- _What you will do_: Find every line below that contains the word "para" and copy each one.

- _Entries provided_:

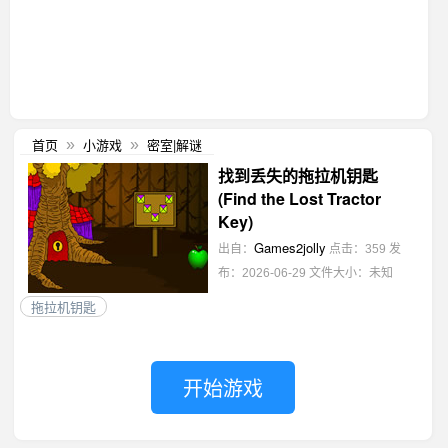
首页
小游戏
密室|解谜
»
»
找到丢失的拖拉机钥匙
(Find the Lost Tractor
Key)
Games2jolly
出自：
点击：359
发
布：2026-06-29
文件大小：未知
拖拉机钥匙
开始游戏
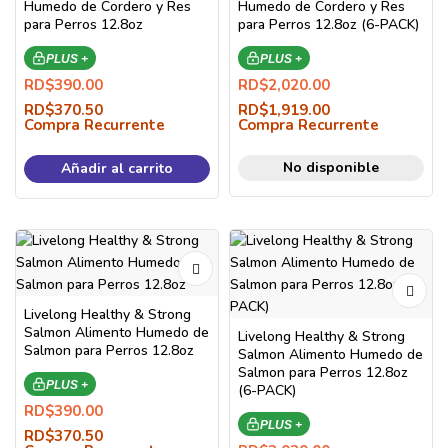
Humedo de Cordero y Res
Humedo de Cordero y Res
para Perros 12.8oz
para Perros 12.8oz (6-PACK)
PLUS +
PLUS +
RD$
390.00
RD$
2,020.00
RD$
370.50
RD$
1,919.00
Compra Recurrente
Compra Recurrente
No disponible
Añadir al carrito
Livelong Healthy & Strong
Salmon Alimento Humedo de
Livelong Healthy & Strong
Salmon para Perros 12.8oz
Salmon Alimento Humedo de
Salmon para Perros 12.8oz
PLUS +
(6-PACK)
RD$
390.00
PLUS +
RD$
370.50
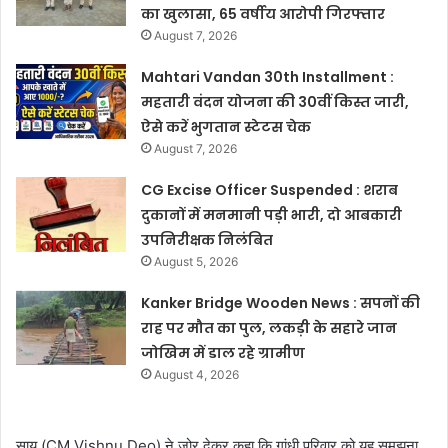
का खुलासा, 65 वर्षीय आरोपी गिरफ्तार
August 7, 2026
Mahtari Vandan 30th Installment :
महतारी वंदन योजना की 30वीं किस्त जारी,
ऐसे करें भुगतान स्टेटस चेक
August 7, 2026
CG Excise Officer Suspended : शराब
दुकानों में मनमानी पड़ी भारी, दो आबकारी
उपनिरीक्षक निलंबित
August 5, 2026
Kanker Bridge Wooden News : सपनों की
राह पर मौत का पुल, लकड़ी के सहारे जान
जोखिम में डाल रहे ग्रामीण
August 4, 2026
साय (CM Vishnu Deo) ने जोर देकर कहा कि गांधी परिवार को यह समझना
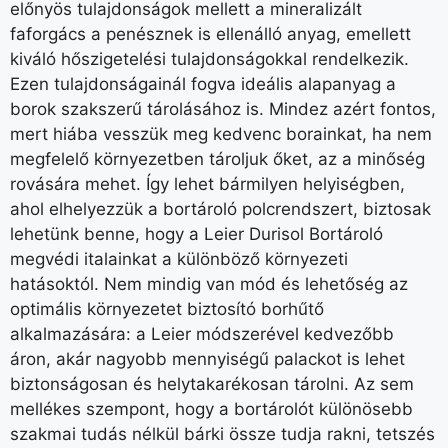
előnyös tulajdonságok mellett a mineralizált
faforgács a penésznek is ellenálló anyag, emellett
kiváló hőszigetelési tulajdonságokkal rendelkezik.
Ezen tulajdonságainál fogva ideális alapanyag a
borok szakszerű tárolásához is. Mindez azért fontos,
mert hiába vesszük meg kedvenc borainkat, ha nem
megfelelő környezetben tároljuk őket, az a minőség
rovására mehet. Így lehet bármilyen helyiségben,
ahol elhelyezzük a bortároló polcrendszert, biztosak
lehetünk benne, hogy a Leier Durisol Bortároló
megvédi italainkat a különböző környezeti
hatásoktól. Nem mindig van mód és lehetőség az
optimális környezetet biztosító borhűtő
alkalmazására: a Leier módszerével kedvezőbb
áron, akár nagyobb mennyiségű palackot is lehet
biztonságosan és helytakarékosan tárolni. Az sem
mellékes szempont, hogy a bortárolót különösebb
szakmai tudás nélkül bárki össze tudja rakni, tetszés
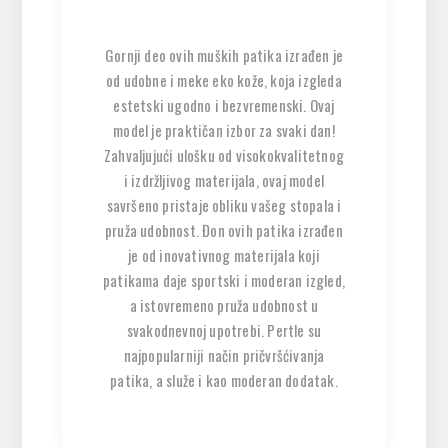
Gornji deo ovih muških patika izrađen je
od udobne i meke eko kože, koja izgleda
estetski ugodno i bezvremenski. Ovaj
model je praktičan izbor za svaki dan!
Zahvaljujući ulošku od visokokvalitetnog
i izdržljivog materijala, ovaj model
savršeno pristaje obliku vašeg stopala i
pruža udobnost. Đon ovih patika izrađen
je od inovativnog materijala koji
patikama daje sportski i moderan izgled,
a istovremeno pruža udobnost u
svakodnevnoj upotrebi. Pertle su
najpopularniji način pričvršćivanja
patika, a služe i kao moderan dodatak.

- _Your solution_:
para Perros 12.8oz
para Perros 12.8oz (6-PACK)
Salmon para Perros 12.8oz
Salmon para Perros 12.8oz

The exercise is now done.